━━ Information ━━
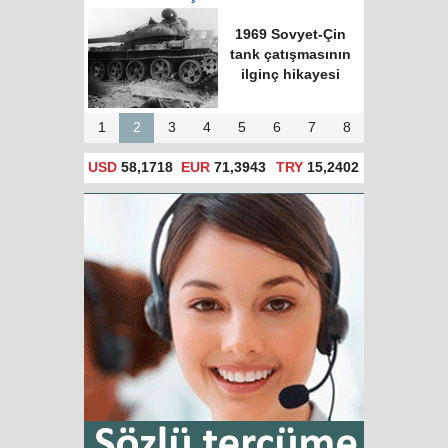
1969 Sovyet-Çin
tank çatışmasının
ilginç hikayesi
1
2
3
4
5
6
7
8
USD
58,1718
EUR
71,3943
TRY
15,2402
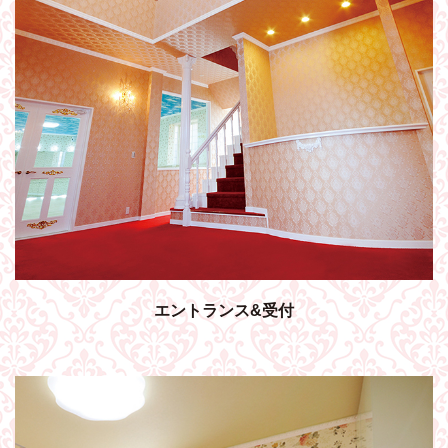
エントランス&受付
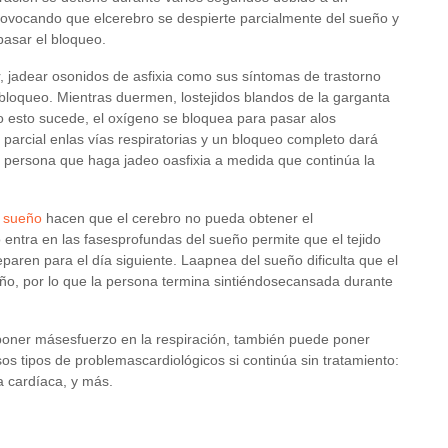
provocando que elcerebro se despierte parcialmente del sueño y
pasar el bloqueo.
 jadear osonidos de asfixia como sus síntomas de trastorno
loqueo. Mientras duermen, lostejidos blandos de la garganta
o esto sucede, el oxígeno se bloquea para pasar alos
parcial enlas vías respiratorias y un bloqueo completo dará
la persona que haga jadeo oasfixia a medida que continúa la
 sueño
hacen que el cerebro no pueda obtener el
ntra en las fasesprofundas del sueño permite que el tejido
eparen para el día siguiente. Laapnea del sueño dificulta que el
ño, por lo que la persona termina sintiéndosecansada durante
 poner másesfuerzo en la respiración, también puede poner
os tipos de problemascardiológicos si continúa sin tratamiento:
a cardíaca, y más.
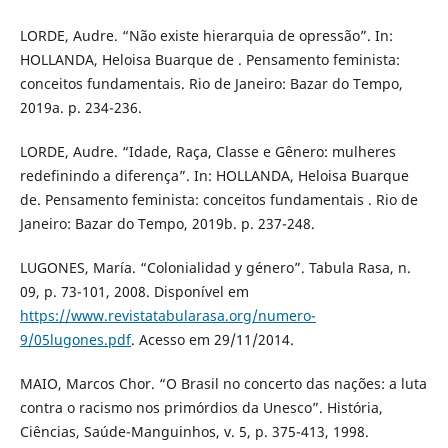
LORDE, Audre. “Não existe hierarquia de opressão”. In:
HOLLANDA, Heloisa Buarque de . Pensamento feminista:
conceitos fundamentais. Rio de Janeiro: Bazar do Tempo,
2019a. p. 234-236.
LORDE, Audre. “Idade, Raça, Classe e Gênero: mulheres
redefinindo a diferença”. In: HOLLANDA, Heloisa Buarque
de. Pensamento feminista: conceitos fundamentais . Rio de
Janeiro: Bazar do Tempo, 2019b. p. 237-248.
LUGONES, María. “Colonialidad y género”. Tabula Rasa, n.
09, p. 73-101, 2008. Disponível em
https://www.revistatabularasa.org/numero-
9/05lugones.pdf
. Acesso em 29/11/2014.
MAIO, Marcos Chor. “O Brasil no concerto das nações: a luta
contra o racismo nos primórdios da Unesco”. História,
Ciências, Saúde-Manguinhos, v. 5, p. 375-413, 1998.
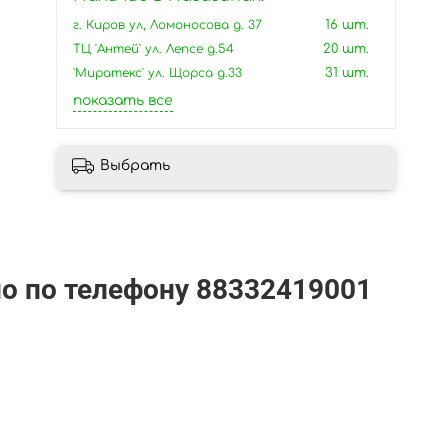
г. Киров ул, Ломоносова д. 37
16 шт.
ТЦ 'Антей' ул. Лепсе д.54
20 шт.
'Миратекс' ул. Щорса д.33
31 шт.
показать все
Выбрать
но по телефону
88332419001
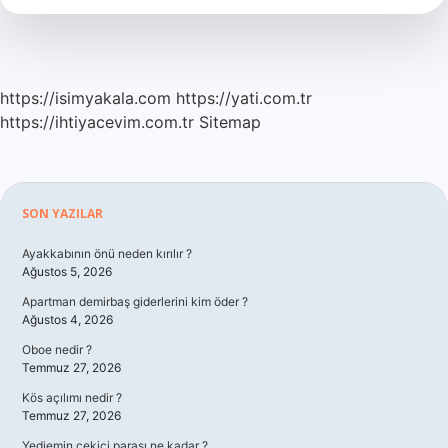
Sürede
Geçer
https://isimyakala.com
https://yati.com.tr
https://ihtiyacevim.com.tr
Sitemap
Sidebar
SON YAZILAR
Ayakkabının önü neden kırılır ?
Ağustos 5, 2026
Apartman demirbaş giderlerini kim öder ?
Ağustos 4, 2026
Oboe nedir ?
Temmuz 27, 2026
Kös açılımı nedir ?
Temmuz 27, 2026
Yediemin çekici parası ne kadar ?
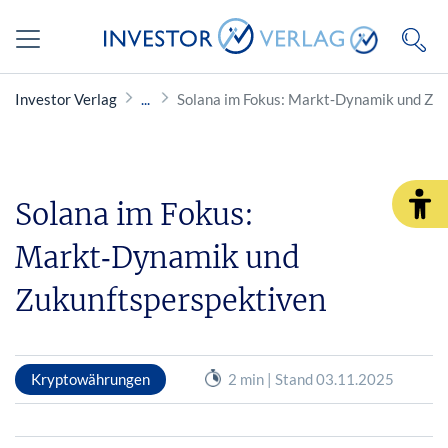
Investor Verlag
Solana im Fokus: Markt‑Dynamik und Zu
Solana im Fokus:
Markt‑Dynamik und
Zukunftsperspektiven
Kryptowährungen
2 min | Stand 03.11.2025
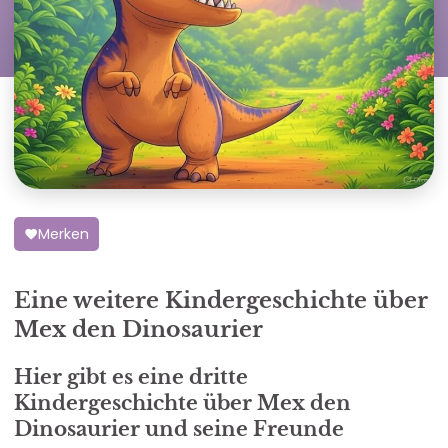
Merken
Eine weitere Kindergeschichte über
Mex den Dinosaurier
Hier gibt es eine dritte
Kindergeschichte über Mex den
Dinosaurier und seine Freunde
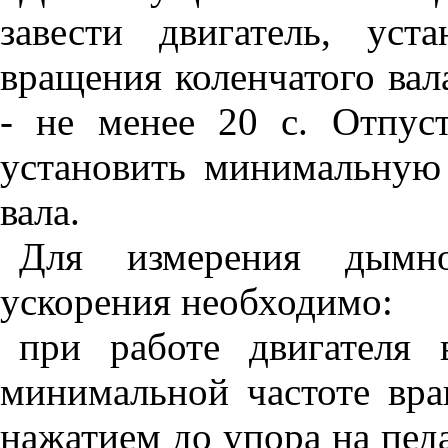
завести двигатель, уст
вращения коленчатого вал
- не менее 20 с. Отпус
установить минимальную 
вала.
Для измерения дымн
ускорения необходимо:
при работе двигателя
минимальной частоте вр
нажатием до упора на пед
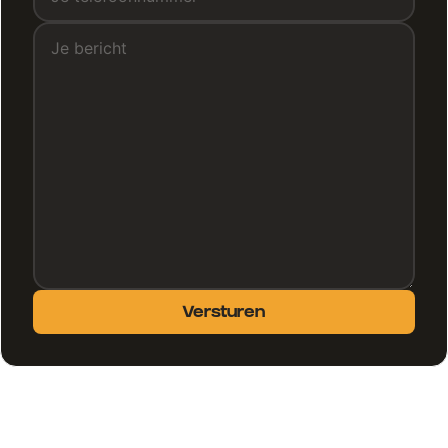
Versturen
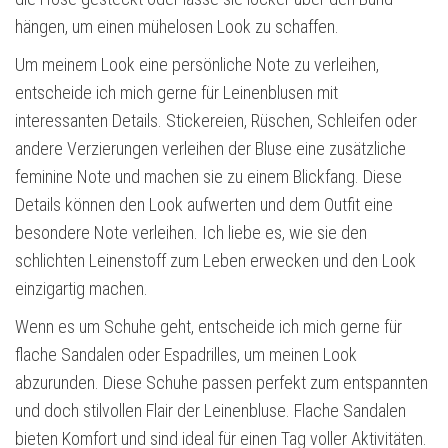
hängen, um einen mühelosen Look zu schaffen.
Um meinem Look eine persönliche Note zu verleihen,
entscheide ich mich gerne für Leinenblusen mit
interessanten Details. Stickereien, Rüschen, Schleifen oder
andere Verzierungen verleihen der Bluse eine zusätzliche
feminine Note und machen sie zu einem Blickfang. Diese
Details können den Look aufwerten und dem Outfit eine
besondere Note verleihen. Ich liebe es, wie sie den
schlichten Leinenstoff zum Leben erwecken und den Look
einzigartig machen.
Wenn es um Schuhe geht, entscheide ich mich gerne für
flache Sandalen oder Espadrilles, um meinen Look
abzurunden. Diese Schuhe passen perfekt zum entspannten
und doch stilvollen Flair der Leinenbluse. Flache Sandalen
bieten Komfort und sind ideal für einen Tag voller Aktivitäten.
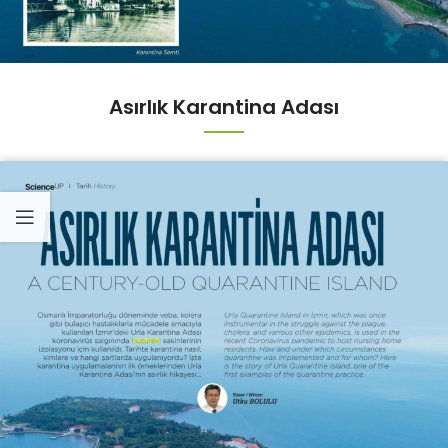
Asırlık Karantina Adası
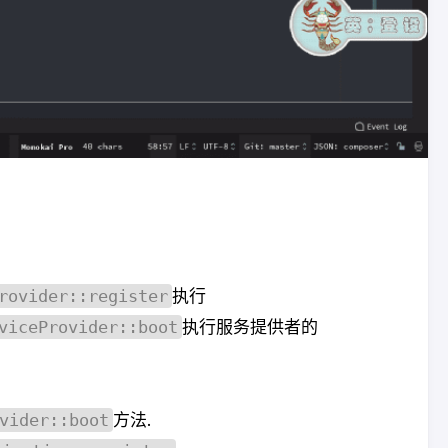
rovider::register
执行
viceProvider::boot
执行服务提供者的
vider::boot
方法.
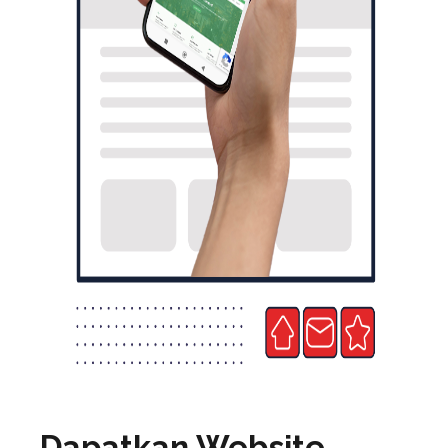
Dapatkan Website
━━━
=== Problem details ===
Apart from the images, please copy every line of the data exactly as written.

=== Problem solution ===
1969 Sovyet-Çin
tank çatışmasının
ilginç hikayesi
1
2
3
4
5
6
7
8
USD
58,1718
EUR
71,3943
TRY
15,2402
エントランス&受付
provocando que elcerebro se despierte parcialmente del sueño y
pasar el bloqueo.
 jadear osonidos de asfixia como sus síntomas de trastorno
loqueo. Mientras duermen, lostejidos blandos de la garganta
o esto sucede, el oxígeno se bloquea para pasar alos
parcial enlas vías respiratorias y un bloqueo completo dará
la persona que haga jadeo oasfixia a medida que continúa la
 sueño
hacen que el cerebro no pueda obtener el
ntra en las fasesprofundas del sueño permite que el tejido
eparen para el día siguiente. Laapnea del sueño dificulta que el
ño, por lo que la persona termina sintiéndosecansada durante
 poner másesfuerzo en la respiración, también puede poner
os tipos de problemascardiológicos si continúa sin tratamiento:
a cardíaca, y más.
LORDE, Audre. “Não existe hierarquia de opressão”. In:
HOLLANDA, Heloisa Buarque de . Pensamento feminista:
conceitos fundamentais. Rio de Janeiro: Bazar do Tempo,
2019a. p. 234-236.
LORDE, Audre. “Idade, Raça, Classe e Gênero: mulheres
redefinindo a diferença”. In: HOLLANDA, Heloisa Buarque
de. Pensamento feminista: conceitos fundamentais . Rio de
Janeiro: Bazar do Tempo, 2019b. p. 237-248.
LUGONES, María. “Colonialidad y género”. Tabula Rasa, n.
09, p. 73-101, 2008. Disponível em
https://www.revistatabularasa.org/numero-
9/05lugones.pdf
. Acesso em 29/11/2014.
MAIO, Marcos Chor. “O Brasil no concerto das nações: a luta
contra o racismo nos primórdios da Unesco”. História,
Ciências, Saúde-Manguinhos, v. 5, p. 375-413, 1998.
г. Киров ул, Ломоносова д. 37
16 шт.
ТЦ 'Антей' ул. Лепсе д.54
20 шт.
'Миратекс' ул. Щорса д.33
31 шт.
показать все
Выбрать
но по телефону
88332419001
Sürede
Geçer
https://isimyakala.com
https://yati.com.tr
https://ihtiyacevim.com.tr
Sitemap
Sidebar
SON YAZILAR
Ayakkabının önü neden kırılır ?
Ağustos 5, 2026
Apartman demirbaş giderlerini kim öder ?
Ağustos 4, 2026
Oboe nedir ?
Temmuz 27, 2026
Kös açılımı nedir ?
Temmuz 27, 2026
Yediemin çekici parası ne kadar ?
Investor Verlag
Solana im Fokus: Markt‑Dynamik und Zu
Solana im Fokus:
Markt‑Dynamik und
Zukunftsperspektiven
Kryptowährungen
2 min | Stand 03.11.2025
Merken
Eine weitere Kindergeschichte über
Mex den Dinosaurier
Hier gibt es eine dritte
Kindergeschichte über Mex den
Dinosaurier und seine Freunde
завести двигатель, уст
вращения коленчатого вал
- не менее 20 с. Отпус
установить минимальную 
вала.
Для измерения дымн
ускорения необходимо:
при работе двигателя
минимальной частоте вр
нажатием до упора на пед
Versturen
hängen, um einen mühelosen Look zu schaffen.
Um meinem Look eine persönliche Note zu verleihen,
entscheide ich mich gerne für Leinenblusen mit
interessanten Details. Stickereien, Rüschen, Schleifen oder
andere Verzierungen verleihen der Bluse eine zusätzliche
feminine Note und machen sie zu einem Blickfang. Diese
Details können den Look aufwerten und dem Outfit eine
besondere Note verleihen. Ich liebe es, wie sie den
schlichten Leinenstoff zum Leben erwecken und den Look
einzigartig machen.
Wenn es um Schuhe geht, entscheide ich mich gerne für
flache Sandalen oder Espadrilles, um meinen Look
abzurunden. Diese Schuhe passen perfekt zum entspannten
und doch stilvollen Flair der Leinenbluse. Flache Sandalen
bieten Komfort und sind ideal für einen Tag voller Aktivitäten.
Asırlık Karantina Adası
rovider::register
执行
viceProvider::boot
执行服务提供者的
vider::boot
方法.
Dapatkan Website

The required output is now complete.